Back to the good stuff though, because though it fails to make meaningful improvements in the progression department, another area where it does feel like a significant leap forward (yet again) is how it structures its open world. The original 2018 game has, over the years, drawn some criticism for feeling a bit too padded with its optional side activities and collectathons, though thankfully, that’s not something that Marvel’s Spider-Man 2 can be accused of. Rather than vomiting out a deluge of icons on the map and giving you a long checklist of repetitive side activities to complete like the first game (and, to a much lesser extent, Miles Moales) did, Spider-Man 2 introduces a refreshing and healthy dose of variety and narrative contextualization into side activities. Yes, there are still activities that you’ll find in numbers scattered throughout the map, but there’s significantly more variety to be found among these different activities, and not only are there far fewer of each of them to do, they’re also tied much more intrinsically to some narrative thread or another. In fact, some of the game’s best storytelling moments come through scenes and characters that you will only find in the optional content.

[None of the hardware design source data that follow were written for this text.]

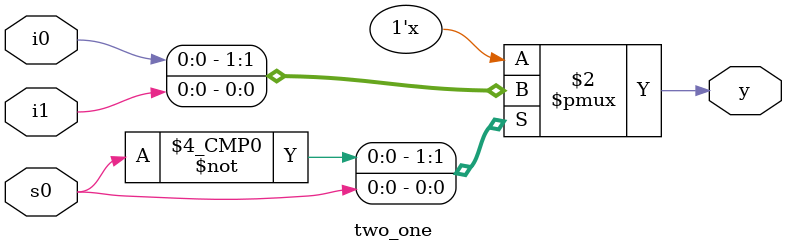
<source format=v>
/* 
*/

module two_one(	
		input i0, 
		input i1, 
		input s0,
		
		// input [1:0]i,
		//output y,
		output reg y // for behavorial
	);

wire [1:0]w;
wire s0_not;

/*

// Gate Level
not(s0_not, s0);

and(w[0], i0, s0_not);
and(w[1], i1, s0);

or(y, w[0],w[1]);

*/

// RTL/Dataflow Model
// assign y = (~s0&i0) | (s0&i1); 

// Behavioral Modelling

always @(*)
begin 
		
		case(s0)
			1'b0:	y = i0;
			1'b1:	y = i1;
		endcase
end


endmodule

</source>
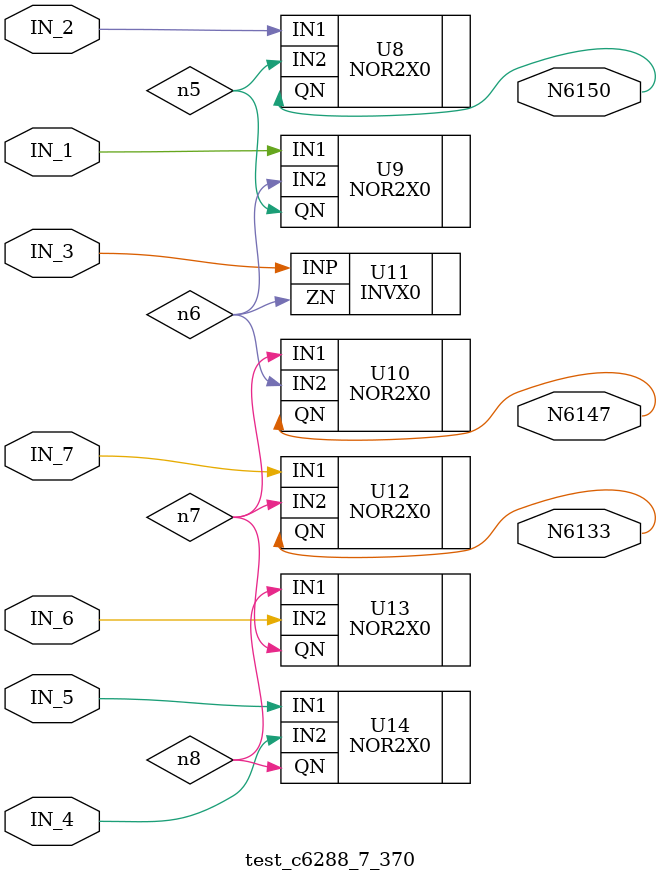
<source format=v>


module test_c6288_7_370 ( IN_1, IN_2, IN_3, IN_4, IN_5, IN_6, IN_7, N6150, 
        N6147, N6133 );
  input IN_1, IN_2, IN_3, IN_4, IN_5, IN_6, IN_7;
  output N6150, N6147, N6133;
  wire   n5, n6, n7, n8;

  NOR2X0 U8 ( .IN1(IN_2), .IN2(n5), .QN(N6150) );
  NOR2X0 U9 ( .IN1(IN_1), .IN2(n6), .QN(n5) );
  NOR2X0 U10 ( .IN1(n7), .IN2(n6), .QN(N6147) );
  INVX0 U11 ( .INP(IN_3), .ZN(n6) );
  NOR2X0 U12 ( .IN1(IN_7), .IN2(n7), .QN(N6133) );
  NOR2X0 U13 ( .IN1(n8), .IN2(IN_6), .QN(n7) );
  NOR2X0 U14 ( .IN1(IN_5), .IN2(IN_4), .QN(n8) );
endmodule


</source>
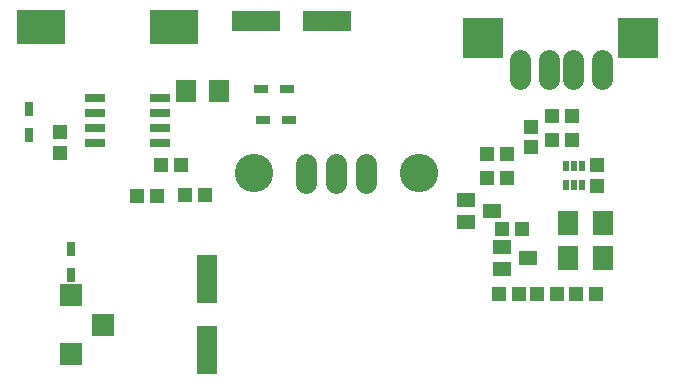
<source format=gts>
G75*
%MOIN*%
%OFA0B0*%
%FSLAX25Y25*%
%IPPOS*%
%LPD*%
%AMOC8*
5,1,8,0,0,1.08239X$1,22.5*
%
%ADD10C,0.12805*%
%ADD11R,0.04537X0.04931*%
%ADD12R,0.06899X0.07698*%
%ADD13R,0.02175X0.03750*%
%ADD14R,0.06112X0.04537*%
%ADD15R,0.06506X0.08474*%
%ADD16R,0.04931X0.04537*%
%ADD17C,0.06937*%
%ADD18R,0.13655X0.13655*%
%ADD19R,0.04537X0.02962*%
%ADD20R,0.02962X0.04537*%
%ADD21R,0.06506X0.02962*%
%ADD22R,0.16348X0.11624*%
%ADD23R,0.07724X0.07724*%
%ADD24R,0.16348X0.06899*%
%ADD25R,0.06899X0.16348*%
D10*
X0150999Y0086093D03*
X0206117Y0086093D03*
D11*
X0228755Y0084321D03*
X0235448Y0084321D03*
X0235448Y0092392D03*
X0228755Y0092392D03*
X0243519Y0094951D03*
X0250408Y0097116D03*
X0243519Y0101644D03*
X0250408Y0105187D03*
X0257101Y0105187D03*
X0257101Y0097116D03*
X0240369Y0067589D03*
X0233676Y0067589D03*
X0232692Y0045935D03*
X0239385Y0045935D03*
X0245487Y0045935D03*
X0252180Y0045935D03*
X0258283Y0045935D03*
X0264975Y0045935D03*
X0134779Y0078652D03*
X0128086Y0078652D03*
X0118794Y0078612D03*
X0112101Y0078612D03*
X0120094Y0088848D03*
X0126786Y0088848D03*
X0086373Y0092963D03*
X0086373Y0099656D03*
D12*
X0128353Y0113415D03*
X0139550Y0113415D03*
D13*
X0255133Y0088455D03*
X0257692Y0088455D03*
X0260251Y0088455D03*
X0260251Y0082156D03*
X0257692Y0082156D03*
X0255133Y0082156D03*
D14*
X0230527Y0073494D03*
X0221865Y0069754D03*
X0221865Y0077234D03*
X0233676Y0061486D03*
X0242338Y0057746D03*
X0233676Y0054006D03*
D15*
X0255723Y0057746D03*
X0267534Y0057746D03*
X0267534Y0069557D03*
X0255723Y0069557D03*
D16*
X0265566Y0081959D03*
X0265566Y0088652D03*
D17*
X0267141Y0117373D02*
X0267141Y0123710D01*
X0257298Y0123710D02*
X0257298Y0117373D01*
X0249424Y0117373D02*
X0249424Y0123710D01*
X0239582Y0123710D02*
X0239582Y0117373D01*
X0188558Y0089261D02*
X0188558Y0082924D01*
X0178558Y0082924D02*
X0178558Y0089261D01*
X0168558Y0089261D02*
X0168558Y0082924D01*
D18*
X0227495Y0131211D03*
X0279227Y0131211D03*
D19*
X0162023Y0114045D03*
X0153361Y0114045D03*
X0153952Y0103809D03*
X0162613Y0103809D03*
D20*
X0089975Y0060699D03*
X0089975Y0052037D03*
X0076196Y0098691D03*
X0076196Y0107352D03*
D21*
X0098086Y0106112D03*
X0098086Y0101112D03*
X0098086Y0096112D03*
X0119739Y0096112D03*
X0119739Y0101112D03*
X0119739Y0106112D03*
X0119739Y0111112D03*
X0098086Y0111112D03*
D22*
X0079936Y0134911D03*
X0124424Y0134911D03*
D23*
X0089975Y0025659D03*
X0100605Y0035502D03*
X0089975Y0045344D03*
D24*
X0151786Y0136880D03*
X0175408Y0136880D03*
D25*
X0135251Y0050659D03*
X0135251Y0027037D03*
M02*

</source>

"Marvel’s Spider-Man 2 is exactly the game I was hoping it would be."
It’s worth mentioning that, as a byproduct of trimming the fat that many felt was an issue in the first game, Marvel’s Spider-Man 2 is a noticeably smaller experience. Not in size, of course, since its map is twice as large as the previous two games, while you also have two Spider-Men to play as here, which inherently means it’s a game with a much wider scope. In terms of how much content it offers, however, it won’t last you as long as the first game. In roughly 25 hours, I was able to finish the story, do every single side quest, fully complete every single open world district, and complete all side activities (barring a couple in the post-game). Those who’re looking to unlock the Platinum Trophy probably won’t have to invest more than 30 hours. Personally, I think 20-30 hours is an excellent length for a game, though I am aware that it might be an issue for some, so take from this what you will.
In the end, for my money, Marvel’s Spider-Man 2 is exactly the game I was hoping it would be. It meets expectations in almost every way possible- it takes the incredible framework of its excellent predecessors, and builds on it in impressive ways in everything from the traversal to the combat to the open world and the content it offers. It does stumble here and there, particularly with the all-too-frequent peaks and valleys of its final narrative third, but by and large, this is yet another victorious outing for Insomniac and its Spider-Man universe.
This game was reviewed on the PlayStation 5.
Feels like a simultaneously unique and authentic Spider-Man story, just like its predecessors; Plenty of memorable boss battles and cinematic set piece moments; A largely engaging story; Increased sense of speed and the addition of web wings make an already incredible traversal system even more of a bright highlight; Combat has seen significant improvements to become that much more engaging; Both characters' abilities are a blast to use in combat encounters; Excellent side content with an impressive amount of variety and some solid storytelling; Open world doesn't feel as padded out as the first game.
Simplistic progression mechanics quickly run out of steam; Final third of the story feels a bit rushed from time to time.